EXCERPTED DATA:
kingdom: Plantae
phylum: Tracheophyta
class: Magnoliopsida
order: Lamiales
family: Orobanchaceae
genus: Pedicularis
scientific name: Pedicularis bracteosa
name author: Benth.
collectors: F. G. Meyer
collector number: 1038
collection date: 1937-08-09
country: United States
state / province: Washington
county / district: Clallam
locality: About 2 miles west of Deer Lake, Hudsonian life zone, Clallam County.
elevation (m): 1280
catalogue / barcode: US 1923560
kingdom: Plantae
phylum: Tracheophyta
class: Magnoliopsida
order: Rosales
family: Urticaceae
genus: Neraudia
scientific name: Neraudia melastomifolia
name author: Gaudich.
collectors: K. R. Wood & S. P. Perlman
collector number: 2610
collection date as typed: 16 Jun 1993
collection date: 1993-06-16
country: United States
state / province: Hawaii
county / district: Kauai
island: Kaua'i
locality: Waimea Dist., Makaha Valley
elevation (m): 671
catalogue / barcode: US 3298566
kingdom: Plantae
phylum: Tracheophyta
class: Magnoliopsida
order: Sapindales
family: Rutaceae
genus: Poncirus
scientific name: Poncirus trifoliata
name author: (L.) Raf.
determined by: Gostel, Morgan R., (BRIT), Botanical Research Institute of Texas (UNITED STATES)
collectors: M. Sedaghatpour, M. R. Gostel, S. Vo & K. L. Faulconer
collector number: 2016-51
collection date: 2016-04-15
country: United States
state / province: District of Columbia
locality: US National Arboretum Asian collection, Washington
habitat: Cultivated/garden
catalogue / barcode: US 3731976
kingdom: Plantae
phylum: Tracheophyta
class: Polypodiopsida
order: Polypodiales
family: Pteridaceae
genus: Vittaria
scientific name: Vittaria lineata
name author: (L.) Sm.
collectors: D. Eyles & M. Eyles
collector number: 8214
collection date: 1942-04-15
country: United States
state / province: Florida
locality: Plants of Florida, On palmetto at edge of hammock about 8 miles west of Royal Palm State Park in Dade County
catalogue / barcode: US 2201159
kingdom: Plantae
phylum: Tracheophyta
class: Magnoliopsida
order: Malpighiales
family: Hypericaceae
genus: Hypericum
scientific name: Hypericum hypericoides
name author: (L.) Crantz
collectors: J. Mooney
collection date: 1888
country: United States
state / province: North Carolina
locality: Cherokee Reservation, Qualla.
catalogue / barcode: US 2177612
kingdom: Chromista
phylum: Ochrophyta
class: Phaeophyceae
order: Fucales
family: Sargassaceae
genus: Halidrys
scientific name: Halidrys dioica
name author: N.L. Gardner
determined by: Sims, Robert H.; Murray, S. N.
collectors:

WORK TO DO:
Rewrite the part of the material that opens with the line containing "class: Phaeophyceae" and runs through the end of the material, changing "determined by" to "identified by" and leaving everything else as it is.

WORKED ANSWER:
class: Phaeophyceae
order: Fucales
family: Sargassaceae
genus: Halidrys
scientific name: Halidrys dioica
name author: N.L. Gardner
identified by: Sims, Robert H.; Murray, S. N.
collectors:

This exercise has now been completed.